Items from a data source
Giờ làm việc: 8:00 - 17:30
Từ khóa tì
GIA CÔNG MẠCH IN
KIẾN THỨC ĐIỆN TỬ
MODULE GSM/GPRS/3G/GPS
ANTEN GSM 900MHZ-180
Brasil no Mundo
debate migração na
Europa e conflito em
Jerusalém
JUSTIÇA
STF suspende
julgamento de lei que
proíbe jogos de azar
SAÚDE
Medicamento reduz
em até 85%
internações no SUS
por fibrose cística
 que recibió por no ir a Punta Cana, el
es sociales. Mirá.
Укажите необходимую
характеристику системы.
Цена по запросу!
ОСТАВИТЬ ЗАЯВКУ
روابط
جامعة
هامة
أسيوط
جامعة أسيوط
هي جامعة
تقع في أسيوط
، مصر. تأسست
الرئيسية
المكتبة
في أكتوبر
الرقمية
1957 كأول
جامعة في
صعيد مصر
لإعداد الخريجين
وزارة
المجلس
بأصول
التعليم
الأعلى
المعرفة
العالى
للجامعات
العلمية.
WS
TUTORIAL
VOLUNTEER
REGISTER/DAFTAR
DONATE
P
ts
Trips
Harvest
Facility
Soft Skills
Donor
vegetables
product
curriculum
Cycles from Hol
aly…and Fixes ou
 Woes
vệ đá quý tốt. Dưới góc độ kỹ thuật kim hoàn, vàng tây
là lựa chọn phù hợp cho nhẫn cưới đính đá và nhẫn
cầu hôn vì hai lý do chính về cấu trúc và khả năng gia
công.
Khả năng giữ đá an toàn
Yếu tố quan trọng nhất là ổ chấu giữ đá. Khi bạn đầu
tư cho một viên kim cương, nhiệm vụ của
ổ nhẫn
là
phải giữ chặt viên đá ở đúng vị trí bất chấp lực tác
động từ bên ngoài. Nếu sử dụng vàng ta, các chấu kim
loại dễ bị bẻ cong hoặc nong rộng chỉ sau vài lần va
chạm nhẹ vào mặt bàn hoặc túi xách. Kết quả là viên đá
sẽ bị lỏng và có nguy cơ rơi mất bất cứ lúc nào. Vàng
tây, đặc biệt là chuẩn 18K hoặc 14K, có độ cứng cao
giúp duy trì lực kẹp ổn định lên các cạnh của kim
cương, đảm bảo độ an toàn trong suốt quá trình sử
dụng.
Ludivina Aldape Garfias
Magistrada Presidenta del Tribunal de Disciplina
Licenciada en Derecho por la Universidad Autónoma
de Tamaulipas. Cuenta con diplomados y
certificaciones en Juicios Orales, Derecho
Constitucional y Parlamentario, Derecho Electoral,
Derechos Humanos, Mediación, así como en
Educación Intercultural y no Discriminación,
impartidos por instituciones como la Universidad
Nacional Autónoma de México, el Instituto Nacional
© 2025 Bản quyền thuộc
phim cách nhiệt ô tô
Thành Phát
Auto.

- TASK PROMPT: Repeat the records above in full, character for character.

- ANSWER FOR THIS EXERCISE:
Giờ làm việc: 8:00 - 17:30
Từ khóa tì
GIA CÔNG MẠCH IN
KIẾN THỨC ĐIỆN TỬ
MODULE GSM/GPRS/3G/GPS
ANTEN GSM 900MHZ-180
Brasil no Mundo
debate migração na
Europa e conflito em
Jerusalém
JUSTIÇA
STF suspende
julgamento de lei que
proíbe jogos de azar
SAÚDE
Medicamento reduz
em até 85%
internações no SUS
por fibrose cística
 que recibió por no ir a Punta Cana, el
es sociales. Mirá.
Укажите необходимую
характеристику системы.
Цена по запросу!
ОСТАВИТЬ ЗАЯВКУ
روابط
جامعة
هامة
أسيوط
جامعة أسيوط
هي جامعة
تقع في أسيوط
، مصر. تأسست
الرئيسية
المكتبة
في أكتوبر
الرقمية
1957 كأول
جامعة في
صعيد مصر
لإعداد الخريجين
وزارة
المجلس
بأصول
التعليم
الأعلى
المعرفة
العالى
للجامعات
العلمية.
WS
TUTORIAL
VOLUNTEER
REGISTER/DAFTAR
DONATE
P
ts
Trips
Harvest
Facility
Soft Skills
Donor
vegetables
product
curriculum
Cycles from Hol
aly…and Fixes ou
 Woes
vệ đá quý tốt. Dưới góc độ kỹ thuật kim hoàn, vàng tây
là lựa chọn phù hợp cho nhẫn cưới đính đá và nhẫn
cầu hôn vì hai lý do chính về cấu trúc và khả năng gia
công.
Khả năng giữ đá an toàn
Yếu tố quan trọng nhất là ổ chấu giữ đá. Khi bạn đầu
tư cho một viên kim cương, nhiệm vụ của
ổ nhẫn
là
phải giữ chặt viên đá ở đúng vị trí bất chấp lực tác
động từ bên ngoài. Nếu sử dụng vàng ta, các chấu kim
loại dễ bị bẻ cong hoặc nong rộng chỉ sau vài lần va
chạm nhẹ vào mặt bàn hoặc túi xách. Kết quả là viên đá
sẽ bị lỏng và có nguy cơ rơi mất bất cứ lúc nào. Vàng
tây, đặc biệt là chuẩn 18K hoặc 14K, có độ cứng cao
giúp duy trì lực kẹp ổn định lên các cạnh của kim
cương, đảm bảo độ an toàn trong suốt quá trình sử
dụng.
Ludivina Aldape Garfias
Magistrada Presidenta del Tribunal de Disciplina
Licenciada en Derecho por la Universidad Autónoma
de Tamaulipas. Cuenta con diplomados y
certificaciones en Juicios Orales, Derecho
Constitucional y Parlamentario, Derecho Electoral,
Derechos Humanos, Mediación, así como en
Educación Intercultural y no Discriminación,
impartidos por instituciones como la Universidad
Nacional Autónoma de México, el Instituto Nacional
© 2025 Bản quyền thuộc
phim cách nhiệt ô tô
Thành Phát
Auto.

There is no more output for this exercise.